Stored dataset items

-=-=-=-=-

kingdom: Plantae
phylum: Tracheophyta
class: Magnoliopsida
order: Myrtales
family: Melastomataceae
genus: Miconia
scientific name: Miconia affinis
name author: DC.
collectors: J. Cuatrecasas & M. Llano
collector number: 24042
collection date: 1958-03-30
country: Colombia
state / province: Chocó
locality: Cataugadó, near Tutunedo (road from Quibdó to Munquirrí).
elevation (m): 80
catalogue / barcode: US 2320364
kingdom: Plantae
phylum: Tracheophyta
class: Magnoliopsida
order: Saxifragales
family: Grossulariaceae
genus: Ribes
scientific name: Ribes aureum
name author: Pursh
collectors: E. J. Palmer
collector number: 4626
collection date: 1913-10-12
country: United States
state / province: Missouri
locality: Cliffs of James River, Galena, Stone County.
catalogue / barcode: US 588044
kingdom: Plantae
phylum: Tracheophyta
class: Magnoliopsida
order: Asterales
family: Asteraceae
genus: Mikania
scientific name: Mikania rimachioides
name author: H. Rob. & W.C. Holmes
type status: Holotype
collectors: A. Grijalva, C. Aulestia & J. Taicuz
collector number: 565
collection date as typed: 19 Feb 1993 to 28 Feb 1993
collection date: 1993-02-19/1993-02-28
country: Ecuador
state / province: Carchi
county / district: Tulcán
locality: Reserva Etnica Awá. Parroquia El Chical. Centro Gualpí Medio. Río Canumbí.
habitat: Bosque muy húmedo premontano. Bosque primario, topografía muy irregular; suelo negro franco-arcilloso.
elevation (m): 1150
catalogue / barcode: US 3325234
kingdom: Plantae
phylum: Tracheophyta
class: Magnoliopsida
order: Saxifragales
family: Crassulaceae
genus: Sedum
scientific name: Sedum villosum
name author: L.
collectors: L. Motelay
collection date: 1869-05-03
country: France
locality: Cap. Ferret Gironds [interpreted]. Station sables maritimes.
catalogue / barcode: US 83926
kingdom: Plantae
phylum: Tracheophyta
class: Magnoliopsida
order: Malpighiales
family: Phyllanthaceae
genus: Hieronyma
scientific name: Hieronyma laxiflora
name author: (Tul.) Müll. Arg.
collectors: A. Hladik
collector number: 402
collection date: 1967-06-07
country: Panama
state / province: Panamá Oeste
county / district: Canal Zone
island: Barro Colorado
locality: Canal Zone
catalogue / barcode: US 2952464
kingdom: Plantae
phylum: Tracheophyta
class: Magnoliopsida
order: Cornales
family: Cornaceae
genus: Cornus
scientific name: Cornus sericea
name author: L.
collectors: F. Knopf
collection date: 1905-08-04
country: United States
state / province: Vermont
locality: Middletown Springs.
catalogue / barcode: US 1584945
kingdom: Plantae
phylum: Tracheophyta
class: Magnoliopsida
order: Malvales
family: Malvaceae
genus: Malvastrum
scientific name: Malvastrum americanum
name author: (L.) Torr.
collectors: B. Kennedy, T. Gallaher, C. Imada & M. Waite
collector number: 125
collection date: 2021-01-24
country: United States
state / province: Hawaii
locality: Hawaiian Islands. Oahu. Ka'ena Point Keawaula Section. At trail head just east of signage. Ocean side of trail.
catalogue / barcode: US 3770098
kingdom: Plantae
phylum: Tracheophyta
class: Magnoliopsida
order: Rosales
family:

-=-=-=-=-

Copy out the entire listing above line by line, keeping every entry unchanged.

kingdom: Plantae
phylum: Tracheophyta
class: Magnoliopsida
order: Myrtales
family: Melastomataceae
genus: Miconia
scientific name: Miconia affinis
name author: DC.
collectors: J. Cuatrecasas & M. Llano
collector number: 24042
collection date: 1958-03-30
country: Colombia
state / province: Chocó
locality: Cataugadó, near Tutunedo (road from Quibdó to Munquirrí).
elevation (m): 80
catalogue / barcode: US 2320364
kingdom: Plantae
phylum: Tracheophyta
class: Magnoliopsida
order: Saxifragales
family: Grossulariaceae
genus: Ribes
scientific name: Ribes aureum
name author: Pursh
collectors: E. J. Palmer
collector number: 4626
collection date: 1913-10-12
country: United States
state / province: Missouri
locality: Cliffs of James River, Galena, Stone County.
catalogue / barcode: US 588044
kingdom: Plantae
phylum: Tracheophyta
class: Magnoliopsida
order: Asterales
family: Asteraceae
genus: Mikania
scientific name: Mikania rimachioides
name author: H. Rob. & W.C. Holmes
type status: Holotype
collectors: A. Grijalva, C. Aulestia & J. Taicuz
collector number: 565
collection date as typed: 19 Feb 1993 to 28 Feb 1993
collection date: 1993-02-19/1993-02-28
country: Ecuador
state / province: Carchi
county / district: Tulcán
locality: Reserva Etnica Awá. Parroquia El Chical. Centro Gualpí Medio. Río Canumbí.
habitat: Bosque muy húmedo premontano. Bosque primario, topografía muy irregular; suelo negro franco-arcilloso.
elevation (m): 1150
catalogue / barcode: US 3325234
kingdom: Plantae
phylum: Tracheophyta
class: Magnoliopsida
order: Saxifragales
family: Crassulaceae
genus: Sedum
scientific name: Sedum villosum
name author: L.
collectors: L. Motelay
collection date: 1869-05-03
country: France
locality: Cap. Ferret Gironds [interpreted]. Station sables maritimes.
catalogue / barcode: US 83926
kingdom: Plantae
phylum: Tracheophyta
class: Magnoliopsida
order: Malpighiales
family: Phyllanthaceae
genus: Hieronyma
scientific name: Hieronyma laxiflora
name author: (Tul.) Müll. Arg.
collectors: A. Hladik
collector number: 402
collection date: 1967-06-07
country: Panama
state / province: Panamá Oeste
county / district: Canal Zone
island: Barro Colorado
locality: Canal Zone
catalogue / barcode: US 2952464
kingdom: Plantae
phylum: Tracheophyta
class: Magnoliopsida
order: Cornales
family: Cornaceae
genus: Cornus
scientific name: Cornus sericea
name author: L.
collectors: F. Knopf
collection date: 1905-08-04
country: United States
state / province: Vermont
locality: Middletown Springs.
catalogue / barcode: US 1584945
kingdom: Plantae
phylum: Tracheophyta
class: Magnoliopsida
order: Malvales
family: Malvaceae
genus: Malvastrum
scientific name: Malvastrum americanum
name author: (L.) Torr.
collectors: B. Kennedy, T. Gallaher, C. Imada & M. Waite
collector number: 125
collection date: 2021-01-24
country: United States
state / province: Hawaii
locality: Hawaiian Islands. Oahu. Ka'ena Point Keawaula Section. At trail head just east of signage. Ocean side of trail.
catalogue / barcode: US 3770098
kingdom: Plantae
phylum: Tracheophyta
class: Magnoliopsida
order: Rosales
family:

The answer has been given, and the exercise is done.